Stroke risk

Research points out need for better treatment for kidney disease

Patients with chronic kidney disease (CKD) are at risk for stroke—regardless of whether they have high or low blood pressure, according to a Tufts study published in the March issue of the Journal of the American Society of Nephrology.

“Our study confirmed that individuals with CKD and elevated blood pressure are at increased risk of stroke,” said Dr. Daniel E. Weiner, assistant professor of medicine at Tufts. “Further, we found that individuals with the lowest systolic blood pressures and moderate kidney disease are also at risk of stroke—even compared to CKD patients with slightly higher blood pressure.”

Using data on more than 20,000 Americans participating in a long-term study of heart disease risk factors, the researchers looked at how CKD and blood pressure affect the risk of stroke. Based on a standard test of kidney function, 7.6 percent of subjects had CKD, a condition generally associated with progressive loss of kidney function. In addition to permanent loss of kidney function requiring dialysis or kidney transplantation, CKD has been linked to an increased risk of heart and blood vessel diseases.

At a follow-up of one year, just over five percent of CKD patients had a stroke. Compared to those without kidney disease, the stroke risk was 22 percent higher for CKD patients.

Stroke is one of the leading causes of death and disability in the United States. CKD is also extremely common—millions of Americans have kidney function in the range of the kidney disease population studied. The study was designed to address unanswered questions about the interplay between high blood pressure, kidney disease and stroke.

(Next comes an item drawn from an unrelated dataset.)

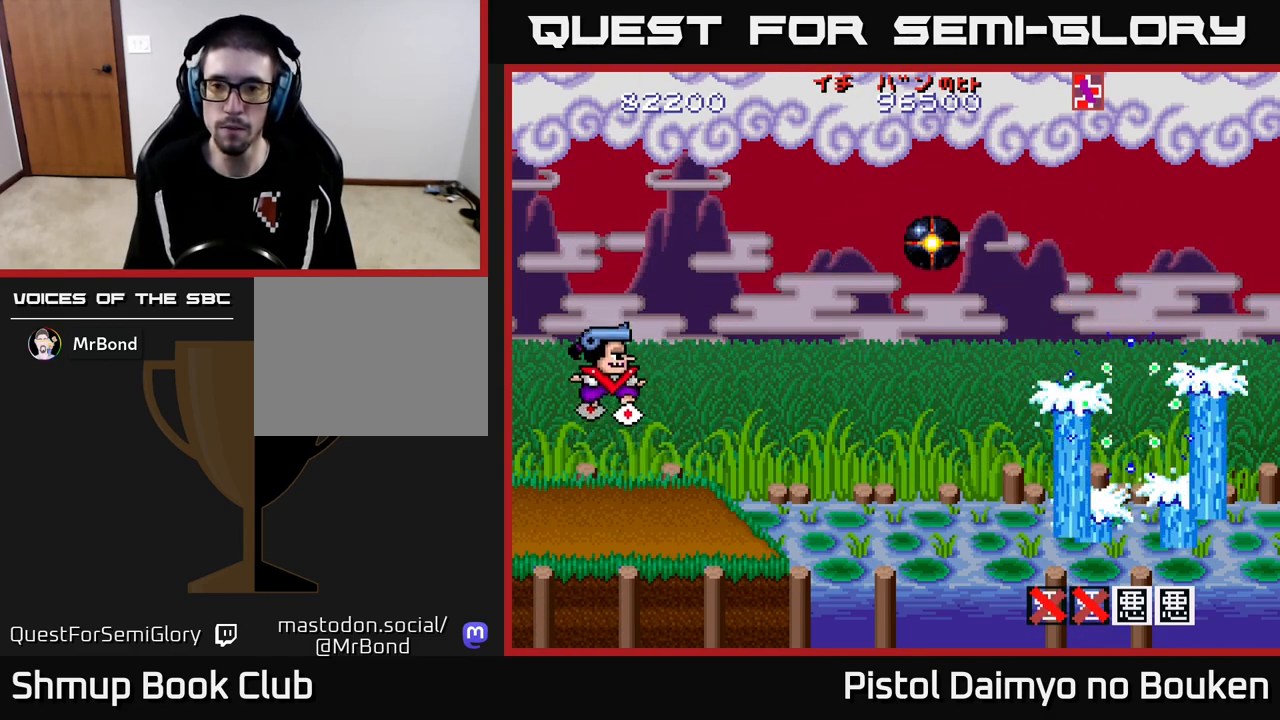
{"buttons": ["A"], "left_stick": "center", "events": [[200, "A", "down"], [233, "DPAD_UP", "down"], [333, "DPAD_UP", "up"]]}
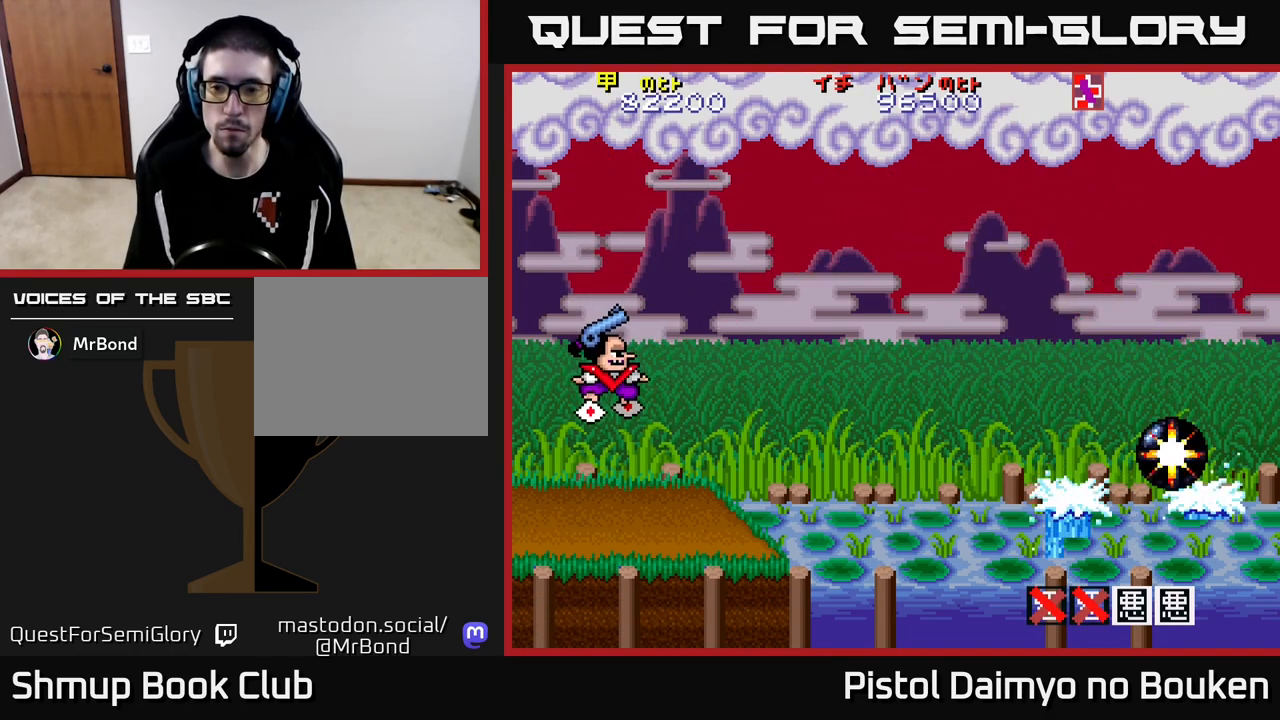
{"buttons": ["A", "DPAD_UP"], "left_stick": "center", "events": [[150, "DPAD_UP", "down"], [317, "DPAD_RIGHT", "down"], [383, "DPAD_UP", "up"], [483, "DPAD_UP", "down"], [500, "DPAD_RIGHT", "up"]]}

“This research points out how little we truly know about the best way to treat individuals with CKD,” Weiner said. Although the exact nature of the relationship among blood pressure, kidney disease and stroke risk is still unclear, the study results suggest several possibilities. “Most likely, low blood pressure identifies individuals with weak hearts or with stiff blood vessels that are unable to compensate to increase blood flow when needed or individuals who have a high pre-existing burden of vascular disease,” he said. “However, it is possible that low blood pressure itself may be directly harmful in patients with kidney disease due to decreased blood supply to the brain.”

This story ran in the Tufts Journal in May 2007.